Shared public spaces and facilities have traditionally served, in equal measure, as symbolic equalisers and facilitators of social interactions. They are increasingly being displaced by internet platforms carrying the promise of “transcending locality” (to use a chapter title from a 1997 proto-tech-bro manifesto of sorts). Meanwhile, consumer internet tech is creating a permanent underclass of delivery agents and warehouse workers, often living in the physical and social fringes of cities. There are very few reasons to be optimistic about the fate of the new urban precariat.
As technologies cohere to become the defining driver of the 21st century, cities are fragmenting. And from this fragmentation flows social atomisation, which technology claims to ameliorate through digital ersatz.
For all its woes, the Weimar Republic did not have to contend with social media algorithms (even though it did have fake news challenges of varying gravity of its own).
Through messaging apps and social media, it is easier for low-income Latino Trump supporters in Queens to connect with West Virginians than fellow New Yorkers in Manhattan.
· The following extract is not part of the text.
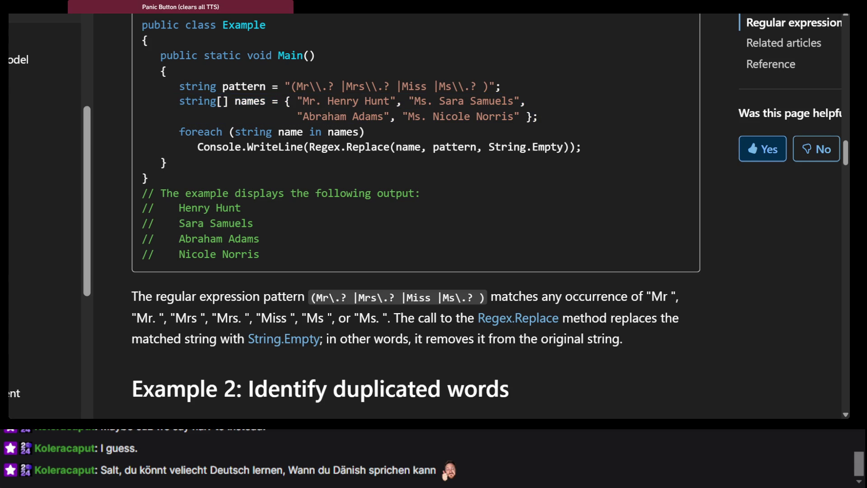
pyautogui.press('alt+Tab')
It is easier for Muslim immigrants in London’s Tower Hamlets – where high finance coexists with crushing poverty – to identify with friends and family in Dhaka than with those in now-gentrified Notting Hill. It is easier for entrepreneurs in South Mumbai to make common cause with Manhattanites than with residents of Dharavi, one of Asia’s largest slums just twenty-odd kilometres away.
To be sure, cities have never been paragons of equality. Anybody who has ever read Charles Dickens knows that. We also have the pioneering work of economics Nobelist Thomas Schelling, which shows how segregation is, often, unintentional. But what is a new phenomenon is the extent to which cities have become divided, even as they chalk up significant successes. As Kaplan puts it, cities around the world increasingly resemble Weimar Berlin, where high culture flourished amid squalor, crime, and political crisis.
That said, for all its woes the Weimar Republic did not have to contend with social media algorithms (even though it did have fake news challenges of varying gravity of its own). Not only do they create echo chambers – “wilderness of mirrors”, to use a phrase from Gerontion so favoured by a young Angleton – but they also fan a very basic human urge to imitate, the cult of influencers and “virality” being cases in point.
Computational modellers have shown how imitative behaviour can dramatically change the behaviour of economic and social systems, in a manner that resembles earthquakes. Interpolating from that line of thought, it is fair to conjecture that at least some of the political upheaval we are witnessing right now is a result of cascading imitation facilitated by tech. But some anthropologists argue that imitative behaviour is a cornerstone of culture. So, it may just be that technology is simply warp-speeding behaviour hardwired by evolution.
This places us – as it is sure to land Kaplan, with his conservative’s focus on culture as a primary determinant of societal success – in controversial territory. And that may be the most enduring contribution of his new book.
As long as domestic politics in major powers more or less proceeded along expected lines, a certain foreign-policy consensus across party lines – especially when it came to foundations – was assured. Consequently, it was fine to treat international politics as a game of billiards, where what happened inside countries mattered much less than how they interacted with each other according to immutable laws of power. But in moments of revolution, the billiard ball picture falls short. And suddenly, we are forced to look anew and take culture and values and various gradients within nations into account.
Inspired by Eliot, Kaplan tells us where to start.